→ **Records to process**:
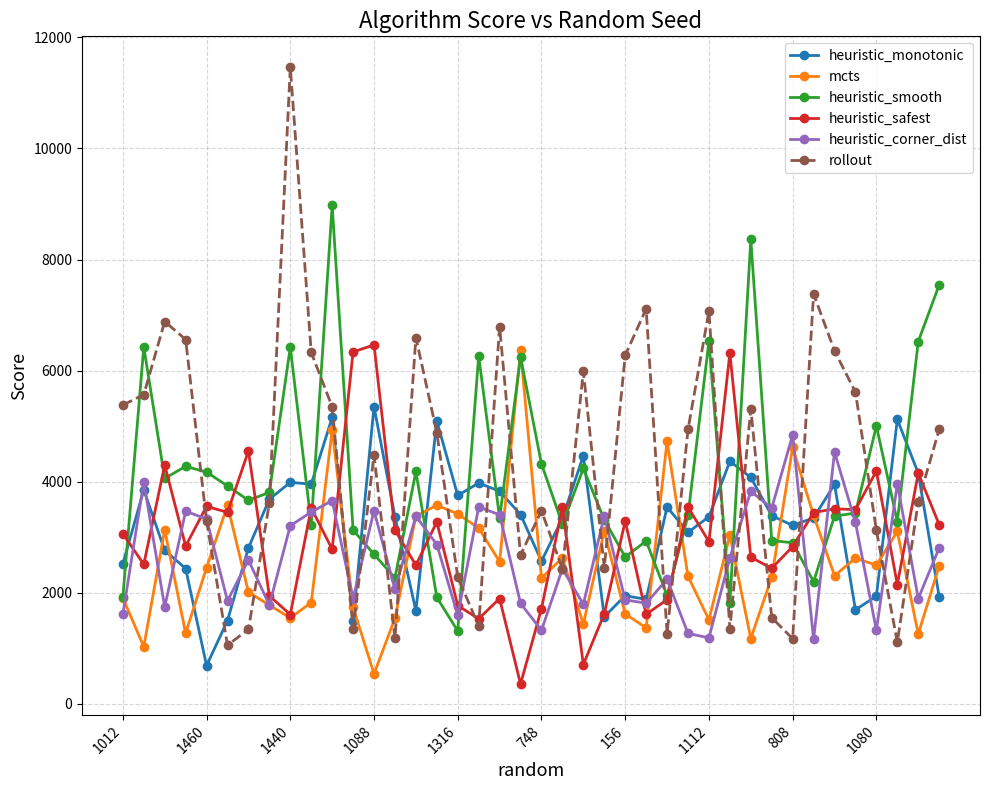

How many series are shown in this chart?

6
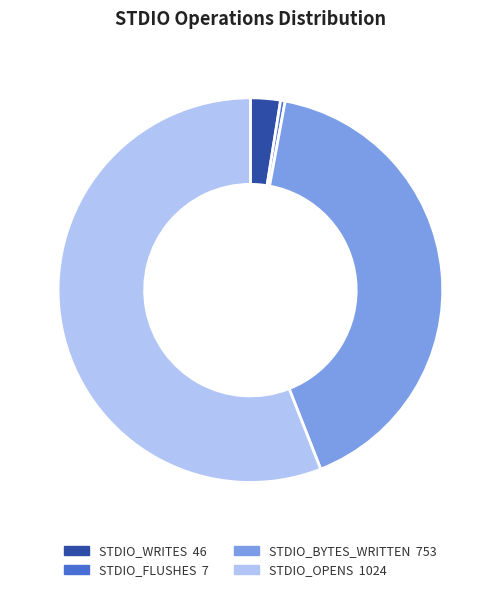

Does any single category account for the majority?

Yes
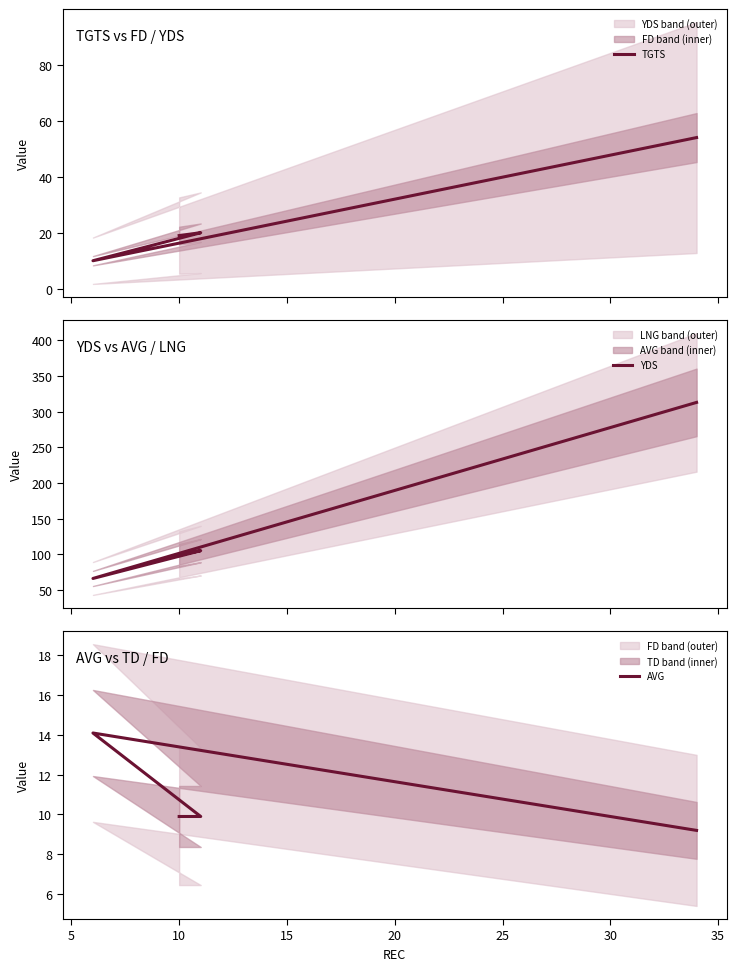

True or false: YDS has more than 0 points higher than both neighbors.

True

→ **Exercise goal**: Turn the records above into one numbered list with one line per item, skipping the blank lines and leaving out the pictures.

→ **Answer below**:
1. How many series are shown in this chart?
2. 6
3. Does any single category account for the majority?
4. Yes
5. True or false: YDS has more than 0 points higher than both neighbors.
6. True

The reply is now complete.